Until now "Aradia" has been a work more often cited than read. Its
first edition (1899) garnered only one review, and sank from sight
like a stone cast into murky waters; it sold poorly and is now a
rare book. By chance a copy fell into the hands of Theda Kenyon,
who devoted a few pages to it in her sensational "Witches Still
Live" (1929), thereby calling it to the attention of many readers.

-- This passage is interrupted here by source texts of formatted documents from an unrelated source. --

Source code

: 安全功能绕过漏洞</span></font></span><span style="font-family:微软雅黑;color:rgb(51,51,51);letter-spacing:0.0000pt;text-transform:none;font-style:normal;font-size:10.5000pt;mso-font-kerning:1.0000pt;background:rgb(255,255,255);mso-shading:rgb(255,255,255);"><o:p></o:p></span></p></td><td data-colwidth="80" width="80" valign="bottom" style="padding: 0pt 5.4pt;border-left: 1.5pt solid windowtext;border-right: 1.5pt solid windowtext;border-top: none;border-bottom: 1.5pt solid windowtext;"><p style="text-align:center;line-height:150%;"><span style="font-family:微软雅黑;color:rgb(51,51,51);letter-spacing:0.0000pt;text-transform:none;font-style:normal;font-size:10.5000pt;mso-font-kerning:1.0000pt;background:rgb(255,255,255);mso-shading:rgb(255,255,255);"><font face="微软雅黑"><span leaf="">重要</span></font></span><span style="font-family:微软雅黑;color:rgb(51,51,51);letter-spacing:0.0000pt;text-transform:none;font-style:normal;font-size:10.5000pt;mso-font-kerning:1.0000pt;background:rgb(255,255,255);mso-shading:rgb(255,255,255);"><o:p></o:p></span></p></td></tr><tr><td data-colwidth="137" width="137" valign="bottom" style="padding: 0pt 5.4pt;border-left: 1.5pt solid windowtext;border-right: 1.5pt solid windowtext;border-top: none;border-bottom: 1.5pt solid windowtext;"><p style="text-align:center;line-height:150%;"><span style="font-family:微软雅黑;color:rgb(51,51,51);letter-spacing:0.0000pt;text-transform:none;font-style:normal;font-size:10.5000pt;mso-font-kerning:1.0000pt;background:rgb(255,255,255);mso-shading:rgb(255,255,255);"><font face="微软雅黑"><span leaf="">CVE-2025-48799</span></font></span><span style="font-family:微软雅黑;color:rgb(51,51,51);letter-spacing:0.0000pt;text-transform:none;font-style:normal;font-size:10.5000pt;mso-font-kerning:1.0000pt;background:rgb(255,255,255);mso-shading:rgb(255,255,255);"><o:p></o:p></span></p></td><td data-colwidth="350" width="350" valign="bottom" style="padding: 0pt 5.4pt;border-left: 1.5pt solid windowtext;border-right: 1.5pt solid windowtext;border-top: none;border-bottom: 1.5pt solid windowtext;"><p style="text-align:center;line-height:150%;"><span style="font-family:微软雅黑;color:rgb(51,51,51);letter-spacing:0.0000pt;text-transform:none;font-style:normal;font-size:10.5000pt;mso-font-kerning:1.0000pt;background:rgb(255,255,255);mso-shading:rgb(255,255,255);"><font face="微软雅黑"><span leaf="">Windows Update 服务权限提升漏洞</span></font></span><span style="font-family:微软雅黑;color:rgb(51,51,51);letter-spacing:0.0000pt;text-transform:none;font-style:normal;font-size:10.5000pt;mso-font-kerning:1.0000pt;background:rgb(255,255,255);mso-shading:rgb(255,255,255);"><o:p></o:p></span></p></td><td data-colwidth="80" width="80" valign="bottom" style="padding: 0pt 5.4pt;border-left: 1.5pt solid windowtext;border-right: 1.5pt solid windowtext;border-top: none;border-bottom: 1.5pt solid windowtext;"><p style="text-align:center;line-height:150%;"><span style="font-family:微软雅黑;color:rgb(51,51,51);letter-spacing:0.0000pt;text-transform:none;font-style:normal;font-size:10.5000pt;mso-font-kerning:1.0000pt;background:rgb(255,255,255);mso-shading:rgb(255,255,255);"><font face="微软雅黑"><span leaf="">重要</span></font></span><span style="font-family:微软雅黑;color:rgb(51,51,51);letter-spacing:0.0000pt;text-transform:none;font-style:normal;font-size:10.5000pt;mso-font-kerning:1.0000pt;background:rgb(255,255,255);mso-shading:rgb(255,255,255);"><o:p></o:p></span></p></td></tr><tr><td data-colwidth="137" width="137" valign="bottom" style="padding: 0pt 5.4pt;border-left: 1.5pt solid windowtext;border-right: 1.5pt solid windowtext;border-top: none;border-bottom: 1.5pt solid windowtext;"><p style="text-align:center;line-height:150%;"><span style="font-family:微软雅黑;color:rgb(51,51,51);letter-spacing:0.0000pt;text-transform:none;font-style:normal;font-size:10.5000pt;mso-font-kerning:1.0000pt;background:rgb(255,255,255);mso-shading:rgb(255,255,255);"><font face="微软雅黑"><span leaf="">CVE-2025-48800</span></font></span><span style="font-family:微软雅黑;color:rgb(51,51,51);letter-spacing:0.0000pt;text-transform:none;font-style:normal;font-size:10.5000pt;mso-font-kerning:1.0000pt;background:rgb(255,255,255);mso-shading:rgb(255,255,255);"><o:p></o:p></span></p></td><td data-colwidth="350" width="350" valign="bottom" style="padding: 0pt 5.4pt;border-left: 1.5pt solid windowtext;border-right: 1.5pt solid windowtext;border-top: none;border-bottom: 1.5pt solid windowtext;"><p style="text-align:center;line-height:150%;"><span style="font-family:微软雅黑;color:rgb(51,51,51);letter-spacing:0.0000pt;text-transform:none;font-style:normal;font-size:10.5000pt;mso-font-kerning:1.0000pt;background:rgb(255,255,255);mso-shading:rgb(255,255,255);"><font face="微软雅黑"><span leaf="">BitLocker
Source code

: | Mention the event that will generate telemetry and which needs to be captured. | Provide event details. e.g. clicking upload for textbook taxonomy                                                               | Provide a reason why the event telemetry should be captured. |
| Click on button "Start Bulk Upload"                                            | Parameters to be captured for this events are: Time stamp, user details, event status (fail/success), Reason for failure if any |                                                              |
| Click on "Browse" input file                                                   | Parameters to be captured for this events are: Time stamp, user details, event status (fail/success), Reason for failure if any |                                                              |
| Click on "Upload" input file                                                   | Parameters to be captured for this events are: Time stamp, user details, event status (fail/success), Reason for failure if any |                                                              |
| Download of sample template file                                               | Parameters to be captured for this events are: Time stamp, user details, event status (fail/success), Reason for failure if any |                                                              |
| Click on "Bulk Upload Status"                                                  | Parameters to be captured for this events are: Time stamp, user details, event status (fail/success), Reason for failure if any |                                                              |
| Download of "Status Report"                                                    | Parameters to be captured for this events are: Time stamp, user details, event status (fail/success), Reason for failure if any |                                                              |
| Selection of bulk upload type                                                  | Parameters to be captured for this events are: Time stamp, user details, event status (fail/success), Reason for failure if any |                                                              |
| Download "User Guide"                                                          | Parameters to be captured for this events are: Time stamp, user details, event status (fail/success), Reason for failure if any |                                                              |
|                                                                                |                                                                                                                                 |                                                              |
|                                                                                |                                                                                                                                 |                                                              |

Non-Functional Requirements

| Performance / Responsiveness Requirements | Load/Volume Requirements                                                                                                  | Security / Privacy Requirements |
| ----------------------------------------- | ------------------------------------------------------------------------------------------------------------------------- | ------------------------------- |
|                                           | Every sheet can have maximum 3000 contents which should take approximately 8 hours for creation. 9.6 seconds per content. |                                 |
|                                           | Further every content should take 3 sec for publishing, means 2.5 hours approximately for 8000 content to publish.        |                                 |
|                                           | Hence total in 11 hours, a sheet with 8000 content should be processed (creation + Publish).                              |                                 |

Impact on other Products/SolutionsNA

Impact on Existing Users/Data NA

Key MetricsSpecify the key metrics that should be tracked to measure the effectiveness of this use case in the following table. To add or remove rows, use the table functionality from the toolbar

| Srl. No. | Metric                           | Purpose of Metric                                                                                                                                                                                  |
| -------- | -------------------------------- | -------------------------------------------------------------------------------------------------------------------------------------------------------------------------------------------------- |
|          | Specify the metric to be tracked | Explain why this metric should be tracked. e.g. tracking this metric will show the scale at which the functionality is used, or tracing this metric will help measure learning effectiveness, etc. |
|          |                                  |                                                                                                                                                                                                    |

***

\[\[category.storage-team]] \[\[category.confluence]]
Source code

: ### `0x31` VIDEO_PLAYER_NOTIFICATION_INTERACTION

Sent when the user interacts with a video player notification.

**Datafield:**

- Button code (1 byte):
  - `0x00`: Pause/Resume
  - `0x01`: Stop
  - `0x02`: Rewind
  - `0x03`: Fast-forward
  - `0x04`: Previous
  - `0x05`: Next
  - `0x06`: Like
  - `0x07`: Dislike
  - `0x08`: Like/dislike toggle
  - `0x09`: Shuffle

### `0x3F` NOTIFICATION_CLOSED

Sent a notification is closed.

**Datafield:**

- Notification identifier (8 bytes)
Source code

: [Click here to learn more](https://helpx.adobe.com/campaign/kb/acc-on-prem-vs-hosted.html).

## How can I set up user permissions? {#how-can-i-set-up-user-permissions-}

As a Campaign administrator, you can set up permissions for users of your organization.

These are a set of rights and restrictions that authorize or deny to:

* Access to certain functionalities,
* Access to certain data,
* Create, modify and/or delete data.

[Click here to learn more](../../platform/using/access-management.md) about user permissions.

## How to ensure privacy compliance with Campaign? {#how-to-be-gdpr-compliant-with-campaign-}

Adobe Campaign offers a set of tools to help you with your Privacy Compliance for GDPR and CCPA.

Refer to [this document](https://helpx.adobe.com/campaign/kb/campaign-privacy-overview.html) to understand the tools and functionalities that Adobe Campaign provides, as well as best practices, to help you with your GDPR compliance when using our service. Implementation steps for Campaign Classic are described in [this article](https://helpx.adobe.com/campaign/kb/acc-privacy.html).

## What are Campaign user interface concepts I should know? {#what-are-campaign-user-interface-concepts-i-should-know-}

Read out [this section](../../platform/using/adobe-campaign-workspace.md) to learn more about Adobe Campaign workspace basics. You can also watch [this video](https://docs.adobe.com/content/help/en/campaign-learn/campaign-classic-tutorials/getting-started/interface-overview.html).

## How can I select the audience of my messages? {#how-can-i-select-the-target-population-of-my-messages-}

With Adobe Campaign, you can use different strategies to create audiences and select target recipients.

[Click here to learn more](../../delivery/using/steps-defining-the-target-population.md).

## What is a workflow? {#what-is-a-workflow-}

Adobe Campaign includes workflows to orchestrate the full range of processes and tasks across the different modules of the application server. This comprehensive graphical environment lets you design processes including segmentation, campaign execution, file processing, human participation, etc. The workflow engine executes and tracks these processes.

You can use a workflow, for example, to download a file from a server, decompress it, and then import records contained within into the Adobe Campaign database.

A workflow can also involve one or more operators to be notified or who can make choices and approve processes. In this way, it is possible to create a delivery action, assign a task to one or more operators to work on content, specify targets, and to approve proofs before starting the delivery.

By the 1950s Doreen Valiente had read "Aradia," and she
incorporated some of its most beautiful passages into the Wiccan
rituals that she wrote. In the '60s and '70s it was reprinted four
times, but always from a defective copy of the first edition that
had lost its last page. Only in the '90s did another reprint
finally restore the missing page.
"Aradia" has always been a controversial work, among Witches and
scholars alike. Scholars have questioned whether it may be a
fiction or a forgery by Leland or by his principal informant,
Maddalena (Margherita Taludi). Witches have objected to it on
theological and ethical grounds, since some of the myths that it
tells are about Lucifer and Cain as well as Diana and Aradia, some
of its spells work by threatening or coercing the Deities and
spirits, and in its revolutionary fervor it does not shrink even
from teaching that the poor and downtrodden should use poisons to
destroy their feudal overlords. Despite all that, it remains a
beautiful and compelling work.
This edition has brought the format and typography up to date,
while keeping the text unchanged. A modern reader will undoubtedly
find this new edition of "Aradia" much easier to read than the
original or any of its facsimile reprints.